Copy out every line of the items below exactly as it appears, omitting the pictures from your answer.

**** MATERIAL PROVIDED

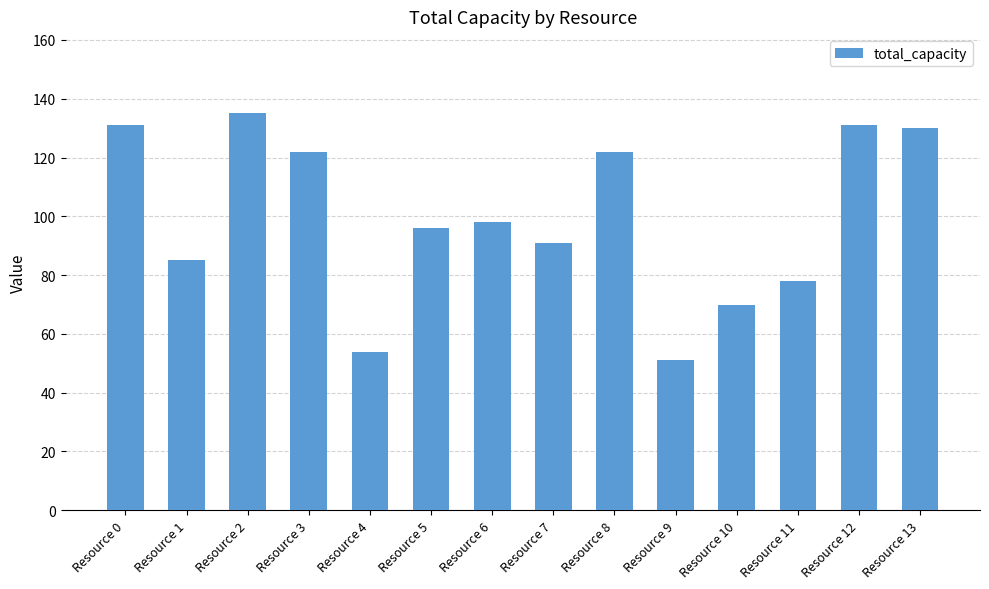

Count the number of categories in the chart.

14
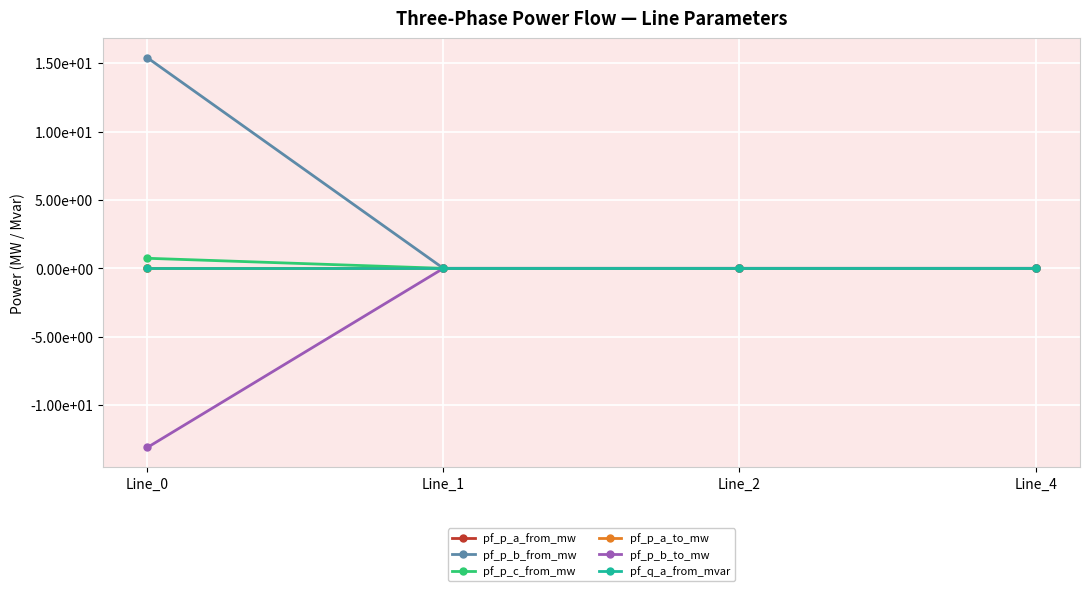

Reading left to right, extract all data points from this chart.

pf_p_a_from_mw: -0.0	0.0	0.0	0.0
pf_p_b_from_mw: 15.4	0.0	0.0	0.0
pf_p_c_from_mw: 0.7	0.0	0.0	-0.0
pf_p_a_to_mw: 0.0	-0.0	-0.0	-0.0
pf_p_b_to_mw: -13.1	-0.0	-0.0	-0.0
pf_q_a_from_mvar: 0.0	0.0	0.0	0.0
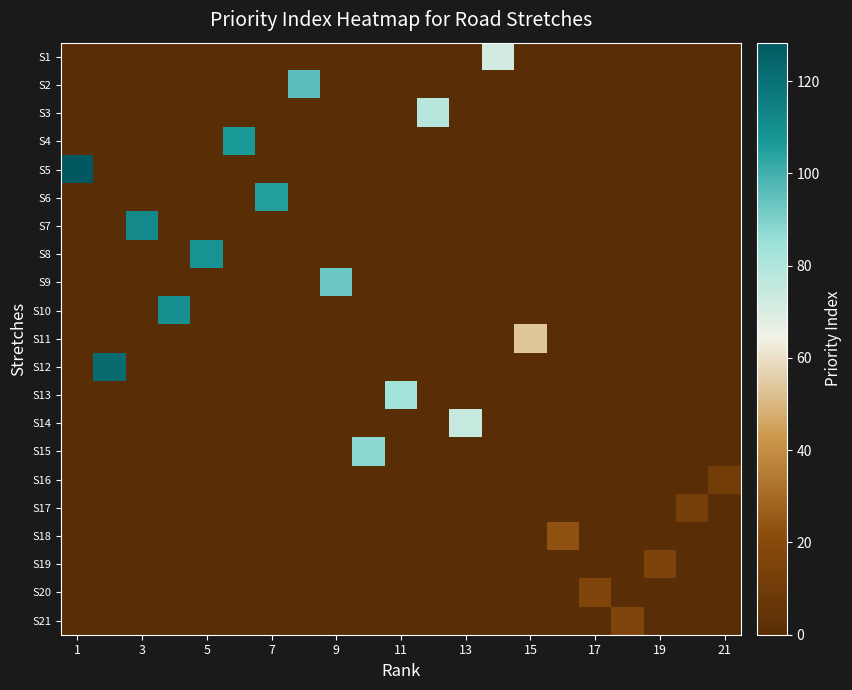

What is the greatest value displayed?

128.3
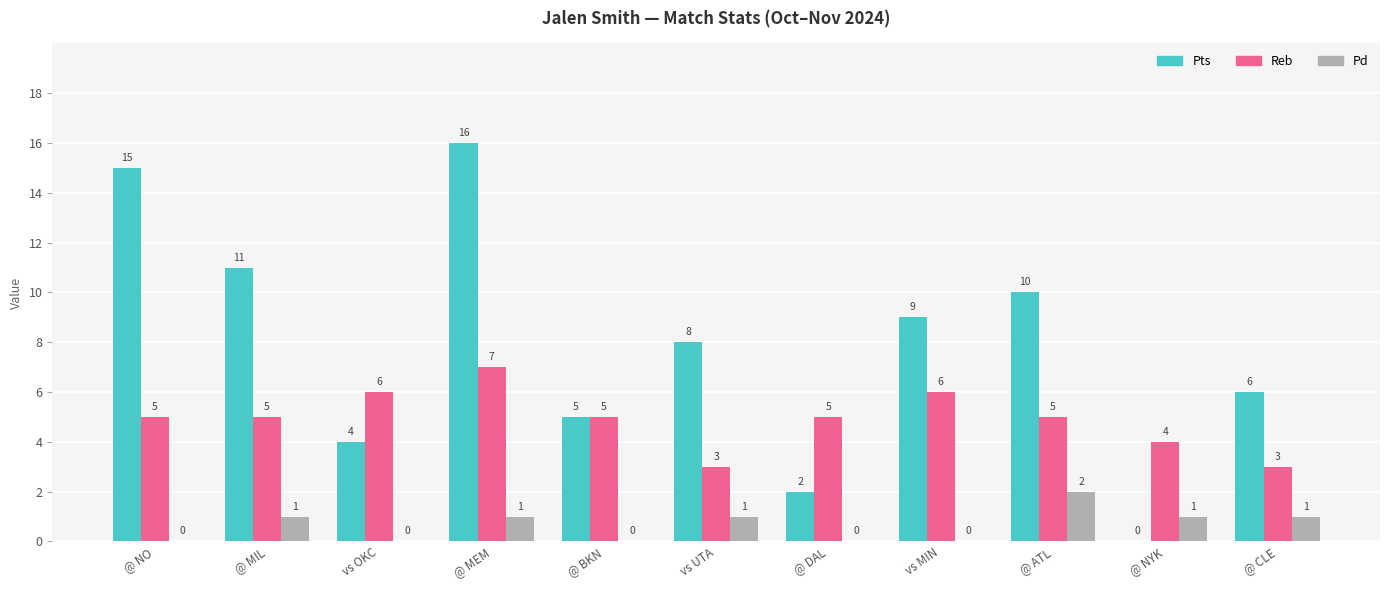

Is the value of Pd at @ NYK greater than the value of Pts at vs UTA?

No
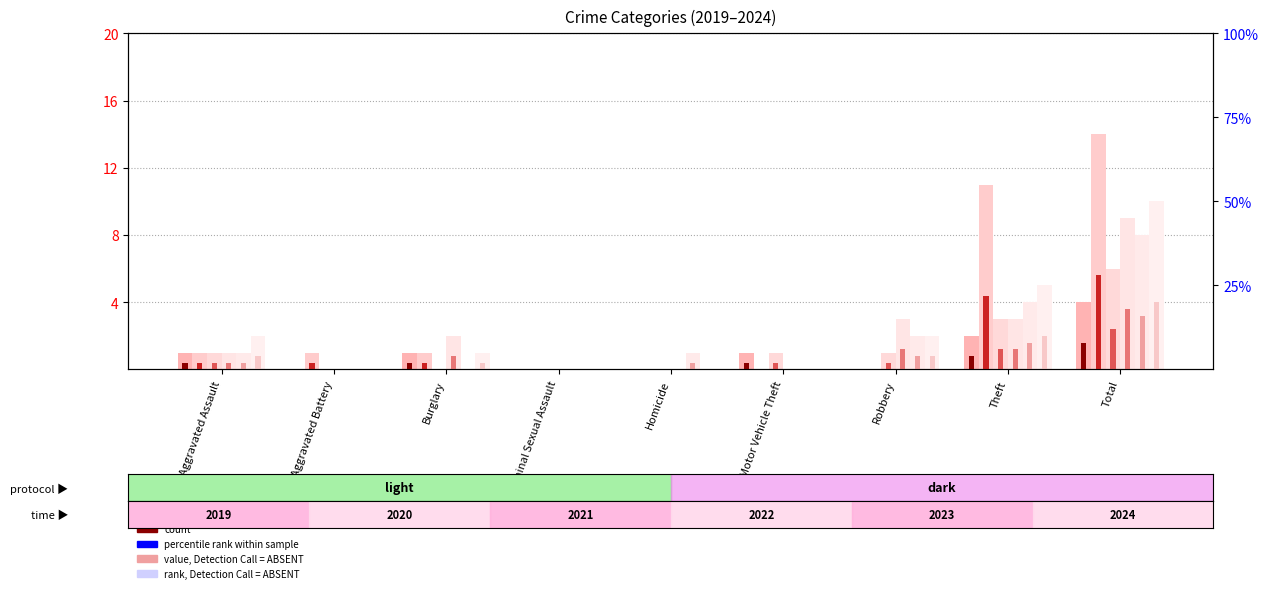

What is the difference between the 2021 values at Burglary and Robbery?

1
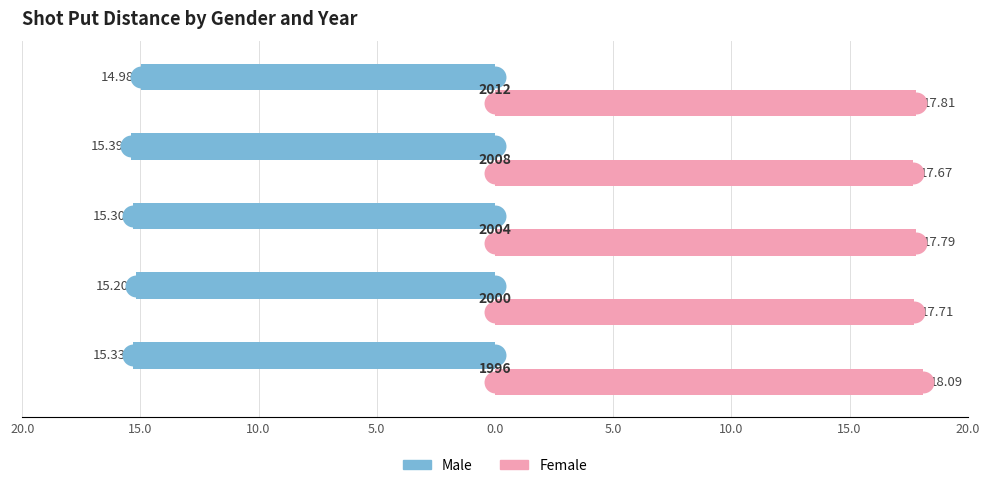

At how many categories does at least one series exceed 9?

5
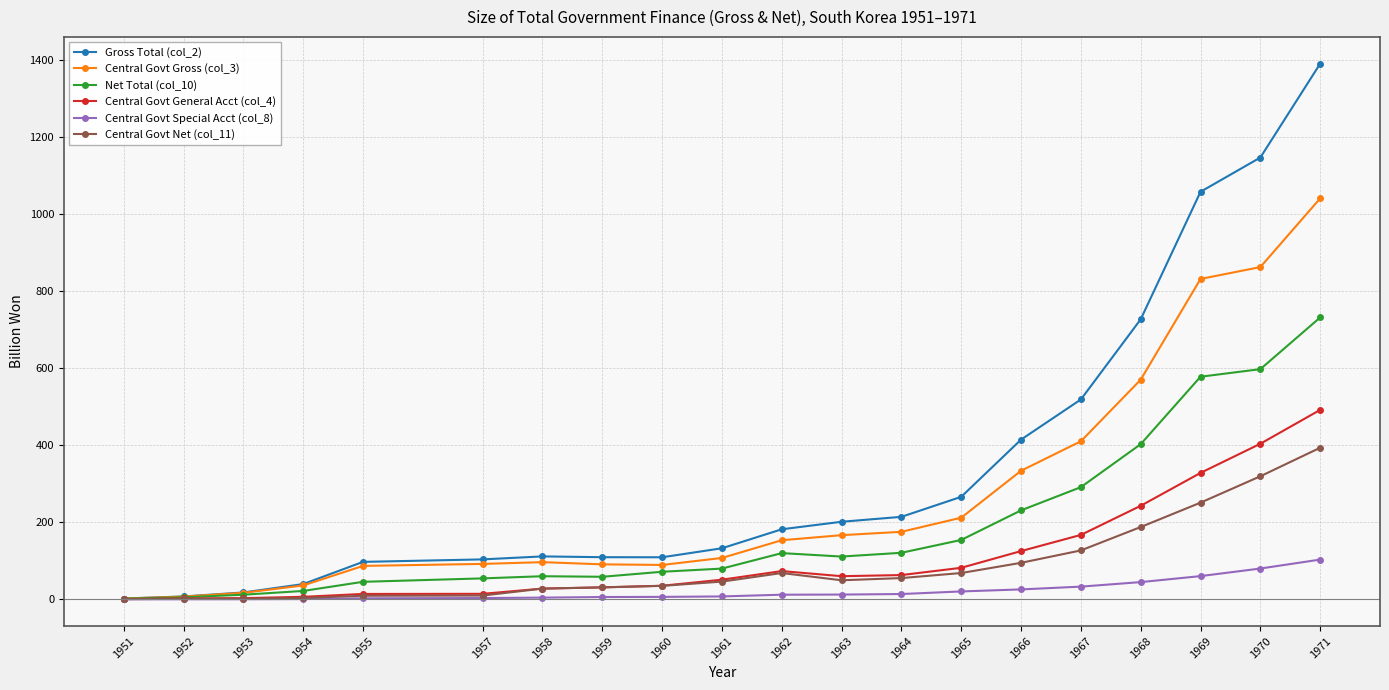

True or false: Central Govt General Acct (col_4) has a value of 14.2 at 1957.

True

********

EXERCISE ANSWER:
Count the number of categories in the chart.

14

Reading left to right, extract all data points from this chart.

pf_p_a_from_mw: -0.0	0.0	0.0	0.0
pf_p_b_from_mw: 15.4	0.0	0.0	0.0
pf_p_c_from_mw: 0.7	0.0	0.0	-0.0
pf_p_a_to_mw: 0.0	-0.0	-0.0	-0.0
pf_p_b_to_mw: -13.1	-0.0	-0.0	-0.0
pf_q_a_from_mvar: 0.0	0.0	0.0	0.0

What is the greatest value displayed?

128.3

Is the value of Pd at @ NYK greater than the value of Pts at vs UTA?

No

What is the difference between the 2021 values at Burglary and Robbery?

1

At how many categories does at least one series exceed 9?

5

True or false: Central Govt General Acct (col_4) has a value of 14.2 at 1957.

True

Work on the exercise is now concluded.